[Date Prev][Date Next][Thread Prev][Thread Next][Date Index][Thread Index]
Re: [PATCH 0/1] pcie: Allow atomic completion on PCIE root port
From: |
Michael S. Tsirkin |
Subject: |
Re: [PATCH 0/1] pcie: Allow atomic completion on PCIE root port |
Date: |
Fri, 21 Apr 2023 04:22:23 -0400 |
On Thu, Apr 20, 2023 at 05:38:39PM +0200, robin@streamhpc.com wrote:
> From: Robin Voetter <robin@streamhpc.com>
>
> The ROCm driver for Linux uses PCIe atomics to schedule work and
> generally communicate between the host and the device. This does not
> currently work in QEMU with regular vfio-pci passthrough, because the
> pcie-root-port does not advertise the PCIe atomic completer
> capabilities. When initializing the GPU from the Linux driver, it
> queries whether the PCIe connection from the CPU to GPU supports the
> required capabilities[1] in the pci_enable_atomic_ops_to_root
> function[2]. Currently the only part where this fails is checking the
> atomic completer capabilities (32 and 64 bits) on the root port[3]. In
> this case, the driver determines that PCIe atomics are not supported at
> all, and this causes ROCm programs to misbehave. (While AMD advertises
> that there is some support for ROCm without PCIe atomics, I have never
> actually gotten that working...)
>
> This patch allows ROCm to properly function by introducing an
> additional experimental property to the pcie-root-port,
> x-atomic-completion.
so what exactly makes it experimental? from this description
it looks like it actually has to be enabled for things to work?
Also pls CC alex on whether this is a correct way to do it.
> Setting this option makes the port report
> support for the PCI_EXP_DEVCAP2_ATOMIC_COMP32 and COMP64
> capabilities. This then makes the check from [3] pass, and
> everything seems to work appropriately after that.

Work item A:
Rewrite the paragraph of the patch discussion that begins "The ROCm driver for Linux uses PCIe atomics" as a short bulleted list that keeps its main facts.
Work item B:
Reproduce word for word the part of the patch discussion from "so what exactly" up to and including "appropriately after that.".
Rely only on the patch discussion.

Data pulled from a collection:
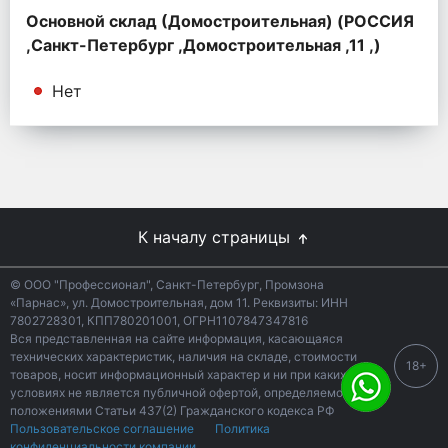
Основной склад (Домостроительная) (РОССИЯ
,Санкт-Петербург ,Домостроительная ,11 ,)
Нет
К началу страницы
© ООО "Профессионал", Санкт-Петербург, Промзона
«Парнас», ул. Домостроительная, дом 11. Реквизиты: ИНН
7802728301, КПП780201001, ОГРН1107847347816
Вся представленная на сайте информация, касающаяся
технических характеристик, наличия на складе, стоимости
18+
товаров, носит информационный характер и ни при каких
условиях не является публичной офертой, определяемой
положениями Статьи 437(2) Гражданского кодекса РФ
Пользовательское соглашение
Политика
конфиденциальности компании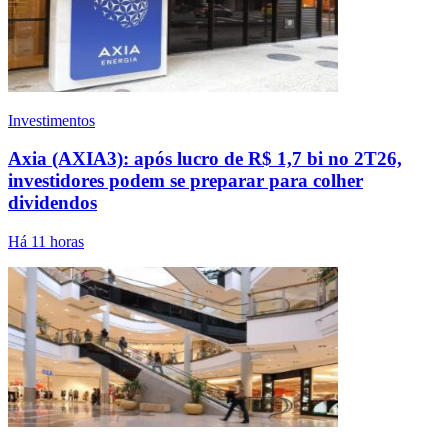
Investimentos
Axia (AXIA3): após lucro de R$ 1,7 bi no 2T26,
investidores podem se preparar para colher
dividendos
Há 11 horas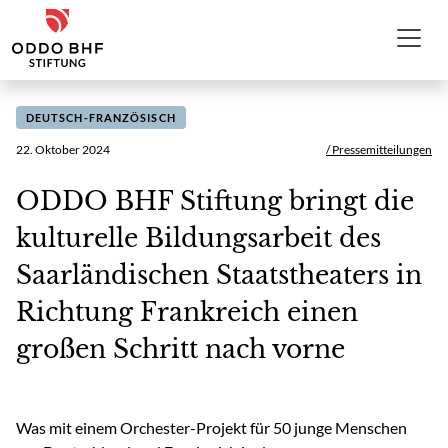
Zum Inhalt
ODDO BHF Stiftung
DEUTSCH-FRANZÖSISCH
22. Oktober 2024
/ Pressemitteilungen
ODDO BHF Stiftung bringt die
kulturelle Bildungsarbeit des
Saarländischen Staatstheaters in
Richtung Frankreich einen
großen Schritt nach vorne
Was mit einem Orchester-Projekt für 50 junge Menschen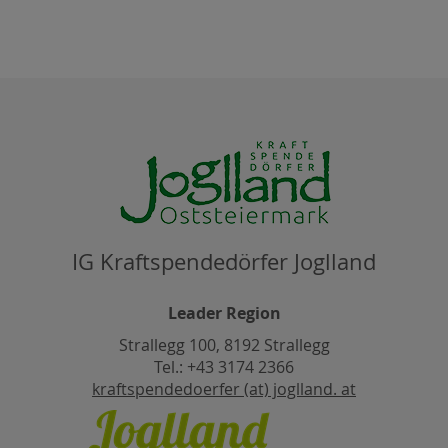
IG Kraftspendedörfer Joglland
Leader Region
Strallegg 100, 8192 Strallegg
Tel.: +43 3174 2366
kraftspendedoerfer (at) joglland. at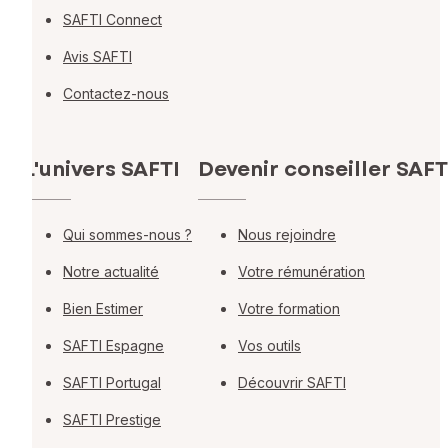
SAFTI Connect
Avis SAFTI
Contactez-nous
L'univers SAFTI
Devenir conseiller SAFT
Qui sommes-nous ?
Nous rejoindre
Notre actualité
Votre rémunération
Bien Estimer
Votre formation
SAFTI Espagne
Vos outils
SAFTI Portugal
Découvrir SAFTI
SAFTI Prestige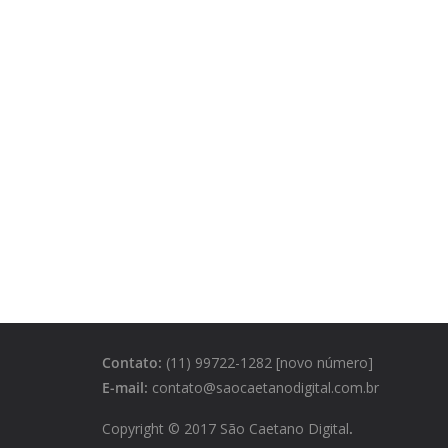
Contato:
(11) 99722-1282 [novo número]
E-mail:
contato@saocaetanodigital.com.br
Copyright © 2017 São Caetano Digital
.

Output A:
- The ROCm driver for Linux uses PCIe atomics to schedule work and to communicate between host and device.
- This fails in QEMU with regular vfio-pci passthrough, because the pcie-root-port does not advertise the PCIe atomic completer capabilities.
- When the GPU is initialized, the driver's pci_enable_atomic_ops_to_root function checks whether the CPU-to-GPU connection supports the required capabilities.
- The only failing check is for the 32-bit and 64-bit atomic completer capabilities on the root port.
- The driver then decides that PCIe atomics are not supported at all, and ROCm programs misbehave.
- AMD says ROCm has some support without PCIe atomics, but the writer has never gotten that working.

Output B:
so what exactly makes it experimental? from this description
it looks like it actually has to be enabled for things to work?
Also pls CC alex on whether this is a correct way to do it.
> Setting this option makes the port report
> support for the PCI_EXP_DEVCAP2_ATOMIC_COMP32 and COMP64
> capabilities. This then makes the check from [3] pass, and
> everything seems to work appropriately after that.